|Collins, Harold - Hal|
Submitted to: American Society of Agronomy Abstracts
Publication Type: Abstract only
Publication Acceptance Date: 5/26/2007
Publication Date: 10/30/2007
Citation: Collins, H.P., Pierce, F., Moore, A.D., Perry, E.M., Andrade-Sanchez, P., Alva, A.K. 2007. Conversion of Semi-Arid Shrub-Steppe Lands to Irrigated Crop Production: Spatial Variability of Soil Properties. American Society Agronomy Abstracts, 2007 International Meetings, New Orleans, LA, Nov 4-8, 2007, on CD, © Copyright 2007, ASA-CSSA-SSSA.I Interpretive Summary:
Technical Abstract: Converting native lands to irrigated crop production often requires land leveling to improve land suitability for farming operations.

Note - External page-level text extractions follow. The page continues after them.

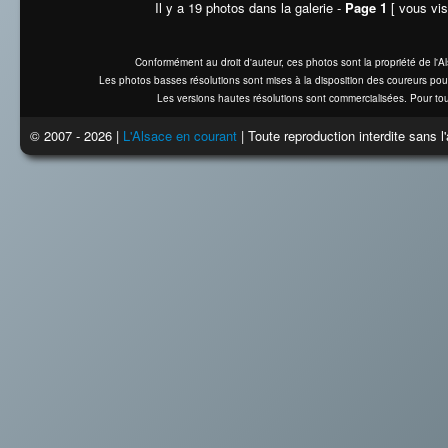
Il y a 19 photos dans la galerie -
Page 1
[ vous vis
Conformément au droit d'auteur, ces photos sont la propriété de l'
Les photos basses résolutions sont mises à la disposition des coureurs pou
Les versions hautes résolutions sont commercialisées. Pour tou
© 2007 - 2026 |
L'Alsace en courant
| Toute reproduction interdite sans 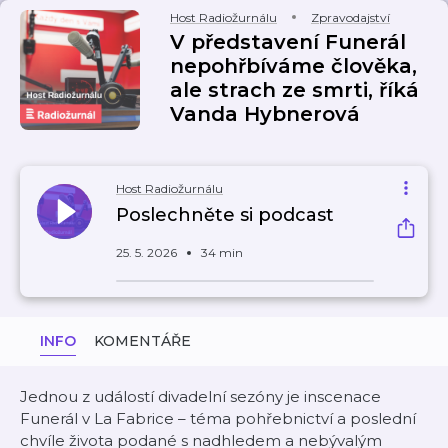
Host Radiožurnálu
Zpravodajství
V představení Funerál
nepohřbíváme člověka,
ale strach ze smrti, říká
Vanda Hybnerová
Host Radiožurnálu
Poslechněte si podcast
25. 5. 2026
34 min
INFO
KOMENTÁŘE
Jednou z událostí divadelní sezóny je inscenace
Funerál v La Fabrice – téma pohřebnictví a poslední
chvíle života podané s nadhledem a nebývalým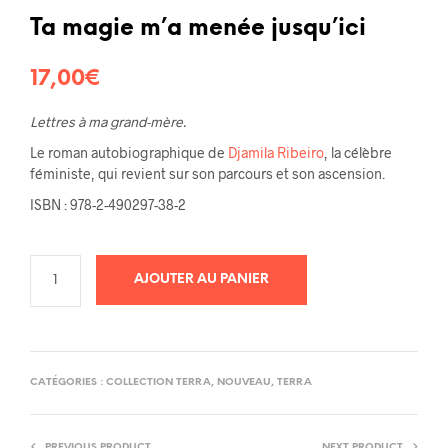
Noté
2
5.00
sur 5
basé sur
Ta magie m’a menée jusqu’ici
notations
client
17,00
€
Lettres à ma grand-mère.
Le roman autobiographique de
Djamila Ribeiro
, la célèbre
féministe, qui revient sur son parcours et son ascension.
ISBN : 978-2-490297-38-2
AJOUTER AU PANIER
CATÉGORIES :
COLLECTION TERRA
,
NOUVEAU
,
TERRA
PREVIOUS PRODUCT
NEXT PRODUCT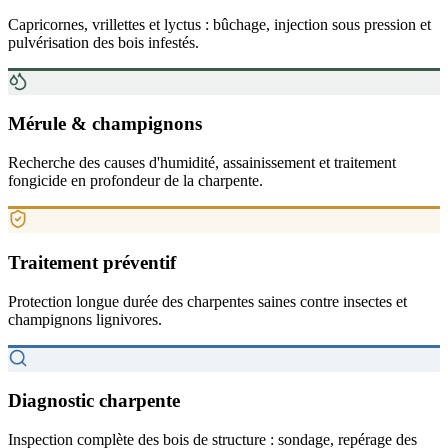
Capricornes, vrillettes et lyctus : bûchage, injection sous pression et
pulvérisation des bois infestés.
Mérule & champignons
Recherche des causes d'humidité, assainissement et traitement
fongicide en profondeur de la charpente.
Traitement préventif
Protection longue durée des charpentes saines contre insectes et
champignons lignivores.
Diagnostic charpente
Inspection complète des bois de structure : sondage, repérage des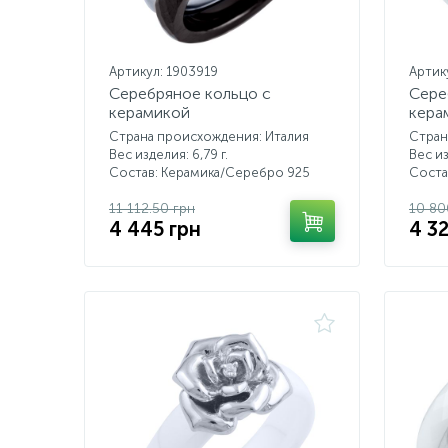
Артикул: 1903919
Артик
Серебряное кольцо с
Сере
керамикой
кера
Страна происхождения: Италия
Стран
Вес изделия: 6,79 г.
Вес из
Состав: Керамика/Серебро 925
Соста
11 112.50 грн
10 80
4 445 грн
4 3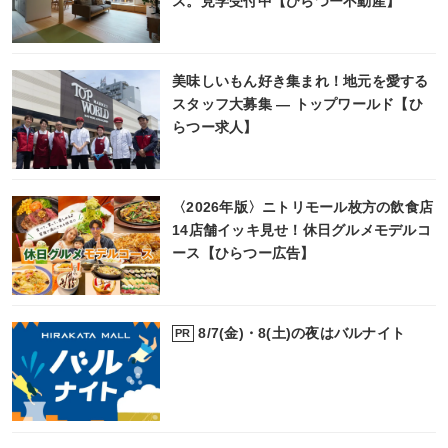
ス。見学受付中【ひらつー不動産】
美味しいもん好き集まれ！地元を愛する
スタッフ大募集 ― トップワールド【ひ
らつー求人】
〈2026年版〉ニトリモール枚方の飲食店
14店舗イッキ見せ！休日グルメモデルコ
ース【ひらつー広告】
8/7(金)・8(土)の夜はバルナイト
PR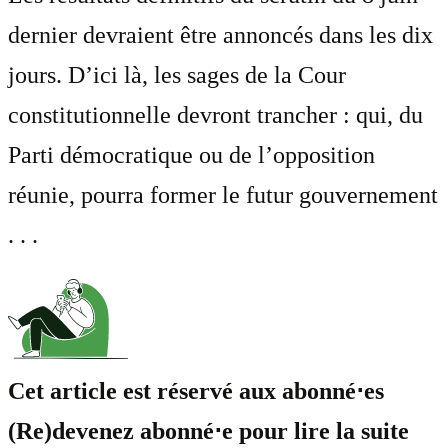
dernier devraient être annoncés dans les dix
jours. D’ici là, les sages de la Cour
constitutionnelle devront trancher : qui, du
Parti démocratique ou de l’opposition
réunie, pourra former le futur gouvernement
. . .
Cet article est réservé aux abonné⋅es
(Re)devenez abonné⋅e pour lire la suite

Our objective was to quantify how the conversion to irrigated cropland altered the spatial variability of surface soil properties in the Columbia Basin shrub-steppe lands of Eastern Washington. Prior to and after land leveling, an 8 ha site was mapped using RTK-GPS for elevation and with high resolution, airborne, multispectral imagery. Soil samples were obtained from the surface 30 cm from grid points arranged as an unaligned, regular grid at 12 m grid spacing. Additional sampling points were established at 1, 3 and 6 m distances in a random direction at approximately 10 % of the regular grid sites for the purpose of estimating short distance variance. Soil samples were analyzed for pH, Mehlich extractable nutrients, and soil C and N mineralization potential. After installation of the irrigation pivot, when the soil had been wetted to depth, soil electrical conductivity was mapped at two soil depths using the Veris Soil EC Mapping Systems. Wheat (Triticum aestivum L.) was grown on the site in 2007. Remote sensed imagery was obtained throughout the season and yield was mapped at harvest. Soil variability was changed by the land leveling operation but remnants of some pre disturbance features appeared in the EC maps and in the imagery of the bare soil and in the growing wheat crop. As expected, the land leveling operation greatly reduced soil C and N mineralization rates over those obtained from the native soil. Soil pH after disturbance increased an average 0.4 units and the spatial pattern of pH was greatly altered.